David Alland, chief of infectious disease at Rutgers New Jersey Medical School (NJMS), director of the Center for Emerging Pathogens and Rutgers Regional Biocontainment Laboratory, and a core faculty member of Rutgers Global Health Institute, and Soumitesh Chakravorty, adjunct assistant professor at NJMS and director of research and development at Cepheld Inc., were recognized for bringing new hope for people at risk of TB and drug-resistant TB. Rutgers technology has been licensed by Cepheid, a molecular diagnostics company.

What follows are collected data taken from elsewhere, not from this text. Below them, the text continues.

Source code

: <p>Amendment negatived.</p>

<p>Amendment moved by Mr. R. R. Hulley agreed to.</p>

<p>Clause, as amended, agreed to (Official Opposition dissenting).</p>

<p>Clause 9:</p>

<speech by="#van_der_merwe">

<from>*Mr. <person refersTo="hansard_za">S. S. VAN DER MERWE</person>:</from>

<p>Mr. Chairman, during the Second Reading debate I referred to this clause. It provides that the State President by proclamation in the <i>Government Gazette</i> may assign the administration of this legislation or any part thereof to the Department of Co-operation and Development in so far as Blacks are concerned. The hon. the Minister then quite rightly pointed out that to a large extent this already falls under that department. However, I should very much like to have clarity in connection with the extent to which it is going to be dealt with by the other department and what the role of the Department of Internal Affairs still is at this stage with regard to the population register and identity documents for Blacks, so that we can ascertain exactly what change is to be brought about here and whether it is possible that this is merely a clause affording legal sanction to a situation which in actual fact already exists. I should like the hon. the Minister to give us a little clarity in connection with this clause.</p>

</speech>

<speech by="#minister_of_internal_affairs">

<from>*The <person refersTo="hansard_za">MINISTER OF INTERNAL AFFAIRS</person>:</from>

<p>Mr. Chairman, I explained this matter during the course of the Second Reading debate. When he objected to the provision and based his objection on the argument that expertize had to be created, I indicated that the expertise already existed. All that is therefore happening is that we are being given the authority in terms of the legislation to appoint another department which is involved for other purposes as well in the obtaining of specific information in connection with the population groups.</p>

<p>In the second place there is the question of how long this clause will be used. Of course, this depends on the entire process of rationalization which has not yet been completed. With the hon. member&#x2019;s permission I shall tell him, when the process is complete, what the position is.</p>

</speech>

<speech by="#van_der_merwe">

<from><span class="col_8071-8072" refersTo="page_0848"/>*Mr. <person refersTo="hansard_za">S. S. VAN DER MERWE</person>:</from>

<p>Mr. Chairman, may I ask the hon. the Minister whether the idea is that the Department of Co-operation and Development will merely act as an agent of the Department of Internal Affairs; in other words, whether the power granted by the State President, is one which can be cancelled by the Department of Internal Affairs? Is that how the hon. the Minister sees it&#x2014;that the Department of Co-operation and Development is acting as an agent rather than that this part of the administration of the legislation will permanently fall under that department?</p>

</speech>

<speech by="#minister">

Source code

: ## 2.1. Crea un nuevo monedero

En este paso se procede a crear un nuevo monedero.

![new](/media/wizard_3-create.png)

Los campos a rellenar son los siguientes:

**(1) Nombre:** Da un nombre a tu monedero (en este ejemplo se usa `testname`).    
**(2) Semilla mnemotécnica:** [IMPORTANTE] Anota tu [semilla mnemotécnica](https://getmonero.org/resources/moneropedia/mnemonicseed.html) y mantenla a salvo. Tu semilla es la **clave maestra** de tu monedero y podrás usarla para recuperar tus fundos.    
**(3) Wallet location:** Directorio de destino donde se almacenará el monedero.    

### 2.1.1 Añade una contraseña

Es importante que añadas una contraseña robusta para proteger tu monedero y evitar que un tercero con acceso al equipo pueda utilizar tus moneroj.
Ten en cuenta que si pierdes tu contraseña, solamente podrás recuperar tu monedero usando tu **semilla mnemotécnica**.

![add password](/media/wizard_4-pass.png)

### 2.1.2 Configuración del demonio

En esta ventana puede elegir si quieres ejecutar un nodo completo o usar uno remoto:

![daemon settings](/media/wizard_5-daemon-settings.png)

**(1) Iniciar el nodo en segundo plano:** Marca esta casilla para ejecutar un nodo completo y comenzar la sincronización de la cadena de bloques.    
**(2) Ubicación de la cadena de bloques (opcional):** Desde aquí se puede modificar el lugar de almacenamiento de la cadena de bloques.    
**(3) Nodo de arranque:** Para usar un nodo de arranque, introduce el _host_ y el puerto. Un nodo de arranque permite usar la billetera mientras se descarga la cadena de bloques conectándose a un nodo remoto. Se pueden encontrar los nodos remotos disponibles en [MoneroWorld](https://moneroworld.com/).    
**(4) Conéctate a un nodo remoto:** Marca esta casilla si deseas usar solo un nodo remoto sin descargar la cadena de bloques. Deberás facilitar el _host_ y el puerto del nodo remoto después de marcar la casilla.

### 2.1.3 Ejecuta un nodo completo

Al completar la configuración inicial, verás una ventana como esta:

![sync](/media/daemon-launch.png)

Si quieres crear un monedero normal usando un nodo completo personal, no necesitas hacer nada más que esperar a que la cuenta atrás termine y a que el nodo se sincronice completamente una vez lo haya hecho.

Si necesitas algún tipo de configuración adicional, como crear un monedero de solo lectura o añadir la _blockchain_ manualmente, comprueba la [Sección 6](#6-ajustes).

The annual award commemorates the state’s most prolific inventor, Thomas Alva Edison, and celebrates New Jersey’s exceptional inventors.
“I’m gratified, pleased, and honored with this award but also humbled to know that this is just a very small part of a very large mission. Tuberculosis has become more drug resistant. There was a clear need for better diagnostic,” says Alland. According to the latest WHO Global Tuberculosis Report published in 2019, 10 million people developed TB last year and 1.5 million have lost their lives to the disease.
Rutgers University is among over 60 winners of the 2019 Edison Patent Awards, which was in its 40th edition. Co-inventors Alland and Chakravorty accepted the award on November 14 at a ceremony held at Liberty Science Center in Jersey City.